Download Notebook View in GitHub Open in Google Colab
Prepare a dataset for training
▼ Dependency installation instructions
Install example dependencies into a new Conda environment using the provided environment.yaml:mamba env create --file ../../devtools/conda-envs/examples_env.yaml --name openff-nagl-examples
mamba activate openff-nagl-examples
jupyter notebook prepare-dataset.ipynb
Training a GCN requires a collection of examples that the GCN should reproduce and interpolate between. This notebook describes how to prepare such a dataset for predicting partial charges.
Imports
from pathlib import Path
from tqdm import tqdm
from openff.toolkit.topology import Molecule
from openff.nagl.storage.record import MoleculeRecord
from openff.nagl.storage import MoleculeStore
Choosing our molecules
The simplest way to specify the molecules in our dataset is with SMILES, though anything you can load into an OpenFF Molecule
is fair game. For instance, with the Molecule.from_file()
method you could load partial charges from SDF files. But for this example, we’ll have NAGL generate our charges, so we can just provide the SMILES themselves:
alkanes_smiles = Path("alkanes.smi").read_text().splitlines()
alkanes_smiles
['C',
'CC',
'CCC',
'CCCC',
'CC(C)C',
'CCCCC',
'CC(C)CC',
'CCCCCC',
'CC(C)CCC',
'CC(CC)CC']
Generating charges
NAGL can generate AM1-BCC and AM1-Mulliken charges automatically with the OpenFF Toolkit. If you’d like a dataset of other charges, load them into the Molecule.partial_charges
attribute and use the MoleculeRecord.from_precomputed_openff()
method.
records = [
MoleculeRecord.from_openff(
Molecule.from_smiles(smiles, allow_undefined_stereo=True),
partial_charge_methods=["am1bcc", "am1"],
generate_conformers=True,
n_conformer_pool=500, # Start with 500 conformers...

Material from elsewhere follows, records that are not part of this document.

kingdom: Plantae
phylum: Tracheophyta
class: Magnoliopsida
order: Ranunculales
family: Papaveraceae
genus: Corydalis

n_conformers=10, # ... and prune all but 10 (ELF10)
rms_cutoff=0.05, # Conformers in the initial pool must be at least this different
)
for smiles in tqdm(alkanes_smiles, desc="Labeling molecules")
]
Labeling molecules: 0%| | 0/10 [00:00<?, ?it/s]
Labeling molecules: 10%|█ | 1/10 [00:00<00:05, 1.62it/s]
Labeling molecules: 20%|██ | 2/10 [00:01<00:04, 1.95it/s]
Labeling molecules: 30%|███ | 3/10 [00:02<00:05, 1.38it/s]
Labeling molecules: 40%|████ | 4/10 [00:03<00:07, 1.18s/it]
Labeling molecules: 50%|█████ | 5/10 [00:05<00:06, 1.33s/it]
Labeling molecules: 60%|██████ | 6/10 [00:08<00:08, 2.05s/it]
Labeling molecules: 70%|███████ | 7/10 [00:14<00:10, 3.33s/it]
Labeling molecules: 80%|████████ | 8/10 [00:21<00:08, 4.39s/it]
Labeling molecules: 90%|█████████ | 9/10 [00:29<00:05, 5.51s/it]
Labeling molecules: 100%|██████████| 10/10 [00:36<00:00, 6.02s/it]
Labeling molecules: 100%|██████████| 10/10 [00:36<00:00, 3.67s/it]
Storing the dataset
Finally, we’ll save all the molecule records to a SQLite database file, which NAGL can use directly as a dataset via DGLMoleculeLightningDataModule
:
output_store_file = Path("alkanes.sqlite")
if output_store_file.exists():
output_store_file.unlink()
store = MoleculeStore(output_store_file)
store.store(records)
grouping records to store by InChI key: 0%| | 0/10 [00:00<?, ?it/s]
grouping records to store by InChI key: 100%|██████████| 10/10 [00:00<00:00, 113.46it/s]
storing grouped records: 0%| | 0/10 [00:00<?, ?it/s]
storing grouped records: 100%|██████████| 10/10 [00:00<00:00, 125.70it/s]